• [How to complete this task]: Where the line containing "X121486000Y-89960000I-5000005J-5D01*" appears in the records below, begin there and output each line verbatim through the last line.

(Data under study Opens)

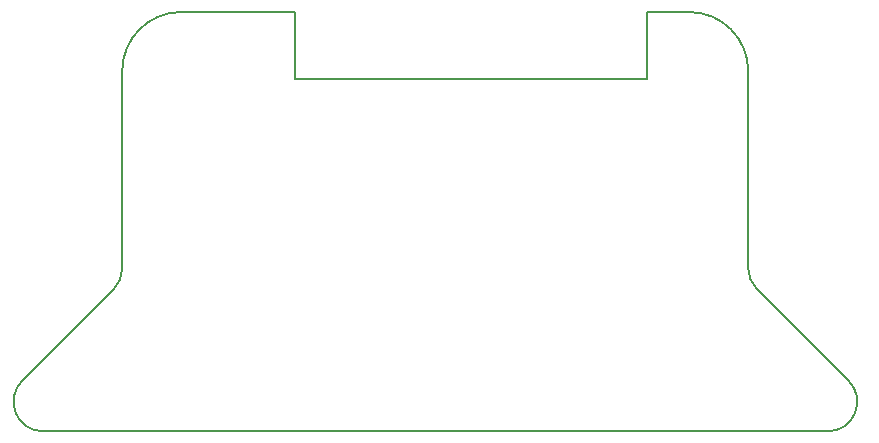
<source format=gbr>
%TF.GenerationSoftware,KiCad,Pcbnew,7.0.6*%
%TF.CreationDate,2023-09-03T00:14:34+09:00*%
%TF.ProjectId,KickerAdjust_20230828,4b69636b-6572-4416-946a-7573745f3230,rev?*%
%TF.SameCoordinates,Original*%
%TF.FileFunction,Profile,NP*%
%FSLAX46Y46*%
G04 Gerber Fmt 4.6, Leading zero omitted, Abs format (unit mm)*
G04 Created by KiCad (PCBNEW 7.0.6) date 2023-09-03 00:14:34*
%MOMM*%
%LPD*%
G01*
G04 APERTURE LIST*
%TA.AperFunction,Profile*%
%ADD10C,0.200000*%
%TD*%
G04 APERTURE END LIST*
D10*
X88114000Y-89959000D02*
X78486000Y-89960000D01*
X121486000Y-89960000D02*
X117906500Y-89959000D01*
X133220956Y-125459977D02*
G75*
G03*
X134988723Y-121192233I44J2499972D01*
G01*
X127218233Y-113421743D02*
X134988723Y-121192233D01*
X126486021Y-111653977D02*
G75*
G03*
X127218233Y-113421743I2499979J-28D01*
G01*
X126486000Y-94960000D02*
X126486000Y-111653977D01*
X126486005Y-94960000D02*
G75*
G03*
X121486000Y-89960000I-5000005J-5D01*
G01*
X78486000Y-89960005D02*
G75*
G03*
X73486000Y-94960000I0J-5000000D01*
G01*
X73486000Y-111681977D02*
X73486000Y-94960000D01*
X72753781Y-113449757D02*
G75*
G03*
X73486000Y-111681977I-1767781J1767752D01*
G01*
X65011277Y-121192233D02*
X72753767Y-113449743D01*
X65011261Y-121192217D02*
G75*
G03*
X66779044Y-125460000I1767739J-1767788D01*
G01*
X133220956Y-125460000D02*
X66779044Y-125460000D01*
%TO.C,U2*%
X88114000Y-89959000D02*
X88114000Y-95599000D01*
X88114000Y-95599000D02*
X117906500Y-95599000D01*
X117906500Y-89959000D02*
X117906500Y-95599000D01*
%TD*%
M02*

</source>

(Data under study Closes)

• [Answer for the task]:
X121486000Y-89960000I-5000005J-5D01*
G01*
X78486000Y-89960005D02*
G75*
G03*
X73486000Y-94960000I0J-5000000D01*
G01*
X73486000Y-111681977D02*
X73486000Y-94960000D01*
X72753781Y-113449757D02*
G75*
G03*
X73486000Y-111681977I-1767781J1767752D01*
G01*
X65011277Y-121192233D02*
X72753767Y-113449743D01*
X65011261Y-121192217D02*
G75*
G03*
X66779044Y-125460000I1767739J-1767788D01*
G01*
X133220956Y-125460000D02*
X66779044Y-125460000D01*
%TO.C,U2*%
X88114000Y-89959000D02*
X88114000Y-95599000D01*
X88114000Y-95599000D02*
X117906500Y-95599000D01*
X117906500Y-89959000D02*
X117906500Y-95599000D01*
%TD*%
M02*

</source>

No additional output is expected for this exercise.